**THE INPUT**:
###

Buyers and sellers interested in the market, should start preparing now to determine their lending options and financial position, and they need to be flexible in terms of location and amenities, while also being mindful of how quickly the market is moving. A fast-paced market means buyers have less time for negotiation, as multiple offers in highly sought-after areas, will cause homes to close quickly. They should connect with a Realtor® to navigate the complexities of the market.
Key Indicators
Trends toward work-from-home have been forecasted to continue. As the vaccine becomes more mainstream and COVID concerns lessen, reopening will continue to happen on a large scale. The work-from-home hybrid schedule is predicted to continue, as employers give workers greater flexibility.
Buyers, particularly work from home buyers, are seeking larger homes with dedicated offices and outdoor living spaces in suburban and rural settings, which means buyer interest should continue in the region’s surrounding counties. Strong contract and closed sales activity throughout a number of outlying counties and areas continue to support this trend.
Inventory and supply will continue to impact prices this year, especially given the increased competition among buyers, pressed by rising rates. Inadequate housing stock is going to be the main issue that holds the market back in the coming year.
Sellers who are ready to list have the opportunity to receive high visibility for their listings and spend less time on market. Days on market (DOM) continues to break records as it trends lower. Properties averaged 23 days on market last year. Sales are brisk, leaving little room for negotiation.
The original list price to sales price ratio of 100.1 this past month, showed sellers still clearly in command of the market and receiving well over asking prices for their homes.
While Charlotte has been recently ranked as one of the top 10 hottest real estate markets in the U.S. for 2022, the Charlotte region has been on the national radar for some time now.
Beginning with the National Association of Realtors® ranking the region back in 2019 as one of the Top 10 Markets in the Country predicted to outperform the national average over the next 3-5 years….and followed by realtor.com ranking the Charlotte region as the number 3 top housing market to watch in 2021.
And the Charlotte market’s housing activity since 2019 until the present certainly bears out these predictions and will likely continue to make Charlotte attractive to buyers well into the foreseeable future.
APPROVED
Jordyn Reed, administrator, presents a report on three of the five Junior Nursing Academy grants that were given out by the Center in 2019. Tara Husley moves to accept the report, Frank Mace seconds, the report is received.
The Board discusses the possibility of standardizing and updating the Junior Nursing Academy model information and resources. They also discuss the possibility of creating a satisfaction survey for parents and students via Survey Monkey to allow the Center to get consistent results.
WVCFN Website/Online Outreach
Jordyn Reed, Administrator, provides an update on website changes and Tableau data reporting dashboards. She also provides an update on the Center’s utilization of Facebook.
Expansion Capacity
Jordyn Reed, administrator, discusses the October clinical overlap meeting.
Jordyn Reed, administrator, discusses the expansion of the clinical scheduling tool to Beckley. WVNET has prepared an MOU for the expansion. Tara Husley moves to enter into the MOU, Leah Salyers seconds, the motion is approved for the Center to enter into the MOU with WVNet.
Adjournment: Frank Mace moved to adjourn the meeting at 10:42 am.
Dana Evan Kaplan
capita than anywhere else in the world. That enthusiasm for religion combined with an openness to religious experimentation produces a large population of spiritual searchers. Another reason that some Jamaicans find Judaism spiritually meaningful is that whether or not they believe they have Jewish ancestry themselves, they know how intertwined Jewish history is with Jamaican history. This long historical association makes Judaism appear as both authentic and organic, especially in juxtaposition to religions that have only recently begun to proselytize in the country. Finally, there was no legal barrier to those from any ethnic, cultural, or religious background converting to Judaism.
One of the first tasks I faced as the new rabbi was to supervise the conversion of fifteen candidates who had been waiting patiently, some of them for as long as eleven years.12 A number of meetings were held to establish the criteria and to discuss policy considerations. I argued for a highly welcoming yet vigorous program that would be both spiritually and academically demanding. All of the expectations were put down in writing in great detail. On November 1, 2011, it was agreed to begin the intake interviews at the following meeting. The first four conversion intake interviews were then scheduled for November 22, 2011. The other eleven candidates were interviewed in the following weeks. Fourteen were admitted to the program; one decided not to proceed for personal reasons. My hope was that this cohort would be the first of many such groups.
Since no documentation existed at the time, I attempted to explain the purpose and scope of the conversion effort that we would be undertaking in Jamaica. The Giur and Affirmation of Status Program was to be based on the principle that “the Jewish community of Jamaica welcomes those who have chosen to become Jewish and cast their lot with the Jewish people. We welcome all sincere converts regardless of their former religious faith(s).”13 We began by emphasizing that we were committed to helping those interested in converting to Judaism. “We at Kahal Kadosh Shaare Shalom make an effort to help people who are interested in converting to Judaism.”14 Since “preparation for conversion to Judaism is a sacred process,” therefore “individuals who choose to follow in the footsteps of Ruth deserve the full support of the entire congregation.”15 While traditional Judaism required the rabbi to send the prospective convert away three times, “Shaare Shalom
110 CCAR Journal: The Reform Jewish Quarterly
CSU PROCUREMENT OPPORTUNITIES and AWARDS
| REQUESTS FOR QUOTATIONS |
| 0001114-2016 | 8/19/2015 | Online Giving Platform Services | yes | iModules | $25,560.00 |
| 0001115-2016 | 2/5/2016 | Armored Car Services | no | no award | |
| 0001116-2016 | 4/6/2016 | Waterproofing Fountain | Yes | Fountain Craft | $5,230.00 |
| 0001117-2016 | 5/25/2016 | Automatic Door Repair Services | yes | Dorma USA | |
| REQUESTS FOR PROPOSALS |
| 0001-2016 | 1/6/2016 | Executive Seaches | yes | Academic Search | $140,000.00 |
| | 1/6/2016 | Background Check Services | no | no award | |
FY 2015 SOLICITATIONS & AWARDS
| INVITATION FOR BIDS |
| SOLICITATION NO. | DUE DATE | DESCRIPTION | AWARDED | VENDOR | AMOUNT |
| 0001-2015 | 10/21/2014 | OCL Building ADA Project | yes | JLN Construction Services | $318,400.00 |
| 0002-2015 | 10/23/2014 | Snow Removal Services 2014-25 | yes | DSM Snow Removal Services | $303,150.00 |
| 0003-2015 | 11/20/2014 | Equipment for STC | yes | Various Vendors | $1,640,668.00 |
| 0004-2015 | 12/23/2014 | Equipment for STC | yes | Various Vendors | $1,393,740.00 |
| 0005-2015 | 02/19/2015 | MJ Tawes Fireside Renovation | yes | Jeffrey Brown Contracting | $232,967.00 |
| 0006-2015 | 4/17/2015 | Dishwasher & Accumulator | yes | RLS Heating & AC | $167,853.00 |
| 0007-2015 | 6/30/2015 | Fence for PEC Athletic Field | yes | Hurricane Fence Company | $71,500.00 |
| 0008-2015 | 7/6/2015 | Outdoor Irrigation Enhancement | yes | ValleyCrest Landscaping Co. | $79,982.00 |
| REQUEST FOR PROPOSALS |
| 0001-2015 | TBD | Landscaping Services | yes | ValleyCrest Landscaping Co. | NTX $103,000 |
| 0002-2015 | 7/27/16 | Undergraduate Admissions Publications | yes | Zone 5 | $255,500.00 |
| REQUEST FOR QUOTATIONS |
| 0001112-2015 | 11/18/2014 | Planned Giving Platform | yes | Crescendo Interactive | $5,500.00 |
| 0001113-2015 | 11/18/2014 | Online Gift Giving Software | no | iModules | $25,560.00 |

###

**INSTRUCTIONS FOR THE TASK**:
Where the line holding "WVCFN Website/Online Outreach" appears in the listing above, start reproducing exactly, and end with the line holding "capita than anywhere".

**WRITTEN SOLUTION**:
WVCFN Website/Online Outreach
Jordyn Reed, Administrator, provides an update on website changes and Tableau data reporting dashboards. She also provides an update on the Center’s utilization of Facebook.
Expansion Capacity
Jordyn Reed, administrator, discusses the October clinical overlap meeting.
Jordyn Reed, administrator, discusses the expansion of the clinical scheduling tool to Beckley. WVNET has prepared an MOU for the expansion. Tara Husley moves to enter into the MOU, Leah Salyers seconds, the motion is approved for the Center to enter into the MOU with WVNet.
Adjournment: Frank Mace moved to adjourn the meeting at 10:42 am.
Dana Evan Kaplan
capita than anywhere else in the world. That enthusiasm for religion combined with an openness to religious experimentation produces a large population of spiritual searchers. Another reason that some Jamaicans find Judaism spiritually meaningful is that whether or not they believe they have Jewish ancestry themselves, they know how intertwined Jewish history is with Jamaican history. This long historical association makes Judaism appear as both authentic and organic, especially in juxtaposition to religions that have only recently begun to proselytize in the country. Finally, there was no legal barrier to those from any ethnic, cultural, or religious background converting to Judaism.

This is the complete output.